Tidak seperti biasanya, padang rumput di tepian hutan Jenggala yang sebelumnya selalu tenang malam ini sedang mengalami kegaduhan. Di bawah sinar bulan yang redup nampak dua lelaki muda sedang beradu kesaktian.Â
Ternyata mereka adalah adipati Tuban yang bergelar Benteng Surolawe dengan seorang senopati Mataram ialah Raden Surobahu. Di belakang sang adipati ada pamanda guru yakni Ki Panitis sedang tidak jauh dari senopati muda adalah gurunya sendiri ialah Ki Tejo Watang. Sudah beberapa saat dua pemuda sakti itu telah saling memamerkan daya kemampuannya.Â
Sementara itu Ki Tejo Watang yang sudah lama malang melintang di dunia kanuragan telah dibuat tercengang oleh pemandangan yang luar biasa. Lelaki tua ini hampir tidak percaya bahwa di kadipaten pesisir utara ini adipati Tuban yang masih muda itu memiliki ajian Tameng Waja, hal itu nampak sesaat setelah senopati Surobahu menghantam dada sang Adipati. Lelaki muda yang diserang itu justru sama sekali tidak menghindar dan tidak menangkis pula.
Namun benturan itu justru telah menggoncangkan dada Surobahu. Ia sama sekali tidak menyangka bahwa tangannya seakan-akan telah membentur dinding baja yang kuat. Pembesar Mataram itu semula berharap bahwa ia akan mematahkan tulang dada adipati Tuban. Namun kini justru dirinyalah yang bagaikan hancur tangannya. Lawannya itu tetap berdiri tegak, bahkan sekilas nampak senyumnya yang membayang di bibir seolah-olah mengejeknya.
"Kurang ajar," geram Surobahu "Ini pasti suatu kebetulan saja."

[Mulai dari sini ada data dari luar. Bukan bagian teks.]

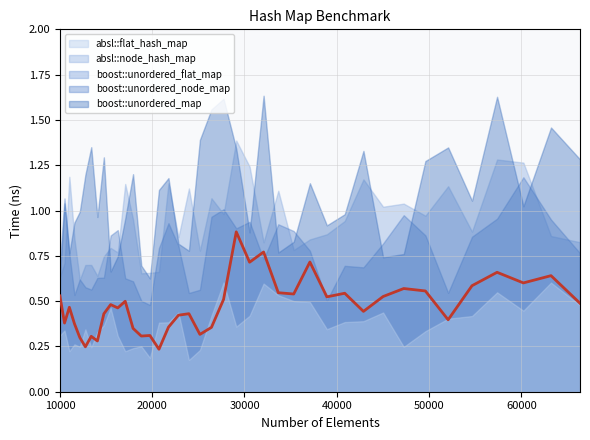

True or false: the data shows 0.8 at 25.

False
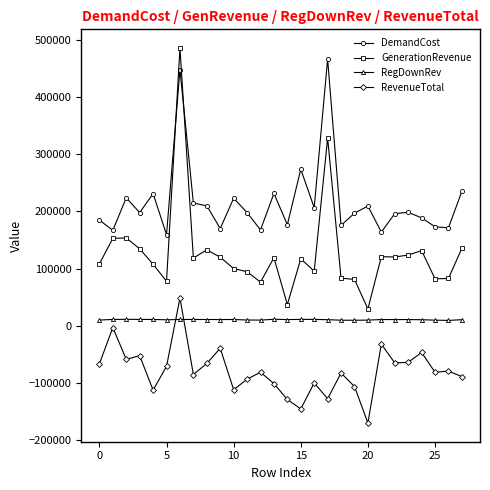

How many times do GenerationRevenue and DemandCost cross each other?

2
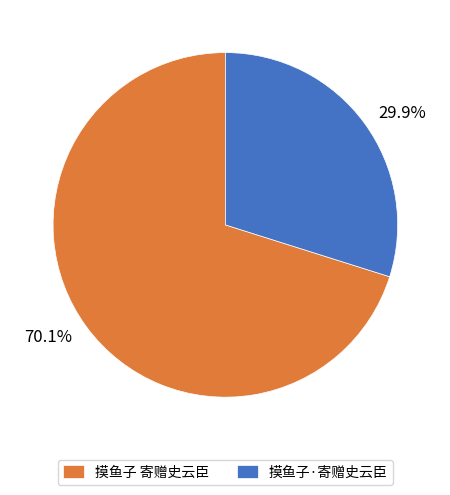

What portion of the pie excludes 摸鱼子 寄赠史云臣?

29.9%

Sambil meringis menahan sakit senopati itu kini tengah mempersiapkan serangan yang kedua. Dia sama sekali tidak mengerti ilmu apa yang telah dihadapinya, namun apapun yang terjadi dia tidak akan mundur, bukankah yang dilakukannya tadi belumlah puncak dari kemampuan dan kekuatannya.